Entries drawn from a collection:
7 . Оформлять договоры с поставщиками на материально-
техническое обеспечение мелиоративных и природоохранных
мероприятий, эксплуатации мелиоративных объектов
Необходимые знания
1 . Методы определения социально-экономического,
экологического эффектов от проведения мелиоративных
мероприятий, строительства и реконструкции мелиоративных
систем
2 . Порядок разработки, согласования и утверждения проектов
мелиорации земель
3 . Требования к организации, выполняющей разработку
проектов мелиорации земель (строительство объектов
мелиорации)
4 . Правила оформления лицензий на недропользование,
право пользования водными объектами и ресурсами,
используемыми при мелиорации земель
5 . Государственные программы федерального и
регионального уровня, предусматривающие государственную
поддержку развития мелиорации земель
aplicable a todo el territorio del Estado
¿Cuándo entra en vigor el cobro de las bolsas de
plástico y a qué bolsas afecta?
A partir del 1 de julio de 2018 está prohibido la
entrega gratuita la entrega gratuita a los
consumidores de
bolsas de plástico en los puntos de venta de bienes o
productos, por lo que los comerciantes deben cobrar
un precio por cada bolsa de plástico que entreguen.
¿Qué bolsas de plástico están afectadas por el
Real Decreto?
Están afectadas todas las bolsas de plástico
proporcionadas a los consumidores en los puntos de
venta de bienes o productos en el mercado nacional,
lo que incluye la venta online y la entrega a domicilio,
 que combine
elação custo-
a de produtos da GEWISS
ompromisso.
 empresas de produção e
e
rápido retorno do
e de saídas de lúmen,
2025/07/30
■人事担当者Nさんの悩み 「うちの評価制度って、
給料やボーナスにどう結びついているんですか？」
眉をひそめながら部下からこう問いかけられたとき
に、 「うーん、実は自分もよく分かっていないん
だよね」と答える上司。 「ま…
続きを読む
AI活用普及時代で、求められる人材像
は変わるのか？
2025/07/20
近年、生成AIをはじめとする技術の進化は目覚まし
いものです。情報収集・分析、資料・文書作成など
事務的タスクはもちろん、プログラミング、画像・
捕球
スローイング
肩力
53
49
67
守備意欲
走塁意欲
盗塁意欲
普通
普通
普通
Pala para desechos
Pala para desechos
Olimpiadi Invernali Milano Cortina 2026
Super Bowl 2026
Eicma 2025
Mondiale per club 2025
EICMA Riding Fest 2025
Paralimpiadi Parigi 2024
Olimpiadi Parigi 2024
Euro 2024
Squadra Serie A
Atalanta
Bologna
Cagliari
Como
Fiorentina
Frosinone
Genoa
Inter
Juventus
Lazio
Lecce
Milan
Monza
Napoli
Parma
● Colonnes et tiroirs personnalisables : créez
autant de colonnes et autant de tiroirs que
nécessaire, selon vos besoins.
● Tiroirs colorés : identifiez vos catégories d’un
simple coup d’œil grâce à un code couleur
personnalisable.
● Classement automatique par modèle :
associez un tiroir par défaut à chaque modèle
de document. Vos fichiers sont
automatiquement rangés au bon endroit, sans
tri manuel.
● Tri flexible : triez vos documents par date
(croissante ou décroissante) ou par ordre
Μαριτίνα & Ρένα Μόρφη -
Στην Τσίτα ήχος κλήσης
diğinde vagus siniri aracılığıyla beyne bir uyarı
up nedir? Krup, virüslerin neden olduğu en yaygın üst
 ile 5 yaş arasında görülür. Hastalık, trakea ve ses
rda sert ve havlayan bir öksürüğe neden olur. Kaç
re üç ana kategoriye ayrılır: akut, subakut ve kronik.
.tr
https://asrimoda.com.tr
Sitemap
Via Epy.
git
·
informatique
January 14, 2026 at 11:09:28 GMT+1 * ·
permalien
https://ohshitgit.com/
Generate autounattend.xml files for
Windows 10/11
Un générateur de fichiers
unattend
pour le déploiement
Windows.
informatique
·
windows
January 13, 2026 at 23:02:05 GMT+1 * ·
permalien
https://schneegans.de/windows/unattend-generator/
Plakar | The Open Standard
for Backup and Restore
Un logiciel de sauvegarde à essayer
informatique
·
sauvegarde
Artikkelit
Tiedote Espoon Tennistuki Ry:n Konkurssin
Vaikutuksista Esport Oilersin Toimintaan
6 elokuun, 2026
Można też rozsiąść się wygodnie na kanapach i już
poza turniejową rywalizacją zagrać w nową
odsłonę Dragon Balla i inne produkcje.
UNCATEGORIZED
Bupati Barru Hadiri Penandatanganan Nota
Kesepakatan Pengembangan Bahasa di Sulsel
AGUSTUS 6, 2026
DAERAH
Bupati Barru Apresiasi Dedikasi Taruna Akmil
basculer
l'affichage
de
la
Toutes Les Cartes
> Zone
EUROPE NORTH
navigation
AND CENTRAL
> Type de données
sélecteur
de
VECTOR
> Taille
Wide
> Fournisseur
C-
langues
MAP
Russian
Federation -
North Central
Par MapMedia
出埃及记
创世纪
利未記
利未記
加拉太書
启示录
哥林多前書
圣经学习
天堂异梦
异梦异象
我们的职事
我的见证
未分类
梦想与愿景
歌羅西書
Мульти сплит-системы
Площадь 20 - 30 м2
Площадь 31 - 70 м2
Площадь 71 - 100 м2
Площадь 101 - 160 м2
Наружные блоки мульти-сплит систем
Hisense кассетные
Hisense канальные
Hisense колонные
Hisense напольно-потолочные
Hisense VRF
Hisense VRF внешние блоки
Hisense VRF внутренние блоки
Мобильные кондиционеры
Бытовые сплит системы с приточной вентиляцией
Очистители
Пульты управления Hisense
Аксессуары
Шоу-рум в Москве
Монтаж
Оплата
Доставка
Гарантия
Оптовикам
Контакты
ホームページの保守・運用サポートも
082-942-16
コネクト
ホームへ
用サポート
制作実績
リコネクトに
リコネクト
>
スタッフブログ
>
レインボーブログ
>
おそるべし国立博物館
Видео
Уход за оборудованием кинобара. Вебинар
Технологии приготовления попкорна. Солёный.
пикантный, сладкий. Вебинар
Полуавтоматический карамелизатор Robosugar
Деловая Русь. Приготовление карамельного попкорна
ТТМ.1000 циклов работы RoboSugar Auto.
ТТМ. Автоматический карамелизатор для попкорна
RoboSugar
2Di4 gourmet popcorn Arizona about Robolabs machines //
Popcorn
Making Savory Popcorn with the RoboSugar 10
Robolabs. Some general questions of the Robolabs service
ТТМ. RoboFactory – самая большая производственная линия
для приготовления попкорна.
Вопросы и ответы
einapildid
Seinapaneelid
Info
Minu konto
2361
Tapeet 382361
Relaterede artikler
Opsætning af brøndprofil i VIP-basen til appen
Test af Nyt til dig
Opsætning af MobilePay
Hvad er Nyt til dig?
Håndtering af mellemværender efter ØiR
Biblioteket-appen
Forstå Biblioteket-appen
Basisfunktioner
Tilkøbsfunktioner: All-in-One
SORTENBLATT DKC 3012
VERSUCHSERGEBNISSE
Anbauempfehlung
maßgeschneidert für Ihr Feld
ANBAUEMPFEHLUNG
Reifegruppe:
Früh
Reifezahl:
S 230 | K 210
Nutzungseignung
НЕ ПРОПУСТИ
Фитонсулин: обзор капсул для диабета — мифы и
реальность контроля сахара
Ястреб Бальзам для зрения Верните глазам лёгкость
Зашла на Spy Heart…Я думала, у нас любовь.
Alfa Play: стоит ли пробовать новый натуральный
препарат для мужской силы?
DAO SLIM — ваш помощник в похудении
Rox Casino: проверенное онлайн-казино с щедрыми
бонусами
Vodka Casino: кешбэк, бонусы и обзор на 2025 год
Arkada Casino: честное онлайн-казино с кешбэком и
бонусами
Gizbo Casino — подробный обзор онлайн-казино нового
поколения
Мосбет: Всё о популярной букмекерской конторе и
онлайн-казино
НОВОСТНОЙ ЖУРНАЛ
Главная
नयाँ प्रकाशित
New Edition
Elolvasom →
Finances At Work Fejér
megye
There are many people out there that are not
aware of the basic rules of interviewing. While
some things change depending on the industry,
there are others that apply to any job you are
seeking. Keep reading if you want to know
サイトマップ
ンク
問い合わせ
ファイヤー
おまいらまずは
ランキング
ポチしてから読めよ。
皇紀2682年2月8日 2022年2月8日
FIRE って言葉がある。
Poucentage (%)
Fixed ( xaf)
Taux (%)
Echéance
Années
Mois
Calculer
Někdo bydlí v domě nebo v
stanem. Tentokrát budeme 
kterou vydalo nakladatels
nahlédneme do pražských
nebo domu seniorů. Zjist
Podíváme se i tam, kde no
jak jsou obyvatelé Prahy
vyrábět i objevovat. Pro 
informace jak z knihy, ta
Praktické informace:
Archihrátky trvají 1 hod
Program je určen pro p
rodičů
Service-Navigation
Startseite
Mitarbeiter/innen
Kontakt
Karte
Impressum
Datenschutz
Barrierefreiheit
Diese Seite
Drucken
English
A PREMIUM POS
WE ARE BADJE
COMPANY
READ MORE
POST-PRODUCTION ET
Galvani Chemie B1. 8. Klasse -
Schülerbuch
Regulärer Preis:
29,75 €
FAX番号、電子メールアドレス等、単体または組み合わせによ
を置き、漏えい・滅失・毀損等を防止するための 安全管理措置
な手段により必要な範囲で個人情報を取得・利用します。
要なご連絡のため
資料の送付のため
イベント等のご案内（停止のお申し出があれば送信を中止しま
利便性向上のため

WHAT TO PRODUCE » Write out the stretch from the start of the items through the line containing "1 . Методы определения" as a numbered list, skipping any blank lines.

EXERCISE RESULT »
1. 7 . Оформлять договоры с поставщиками на материально-
2. техническое обеспечение мелиоративных и природоохранных
3. мероприятий, эксплуатации мелиоративных объектов
4. Необходимые знания
5. 1 . Методы определения социально-экономического,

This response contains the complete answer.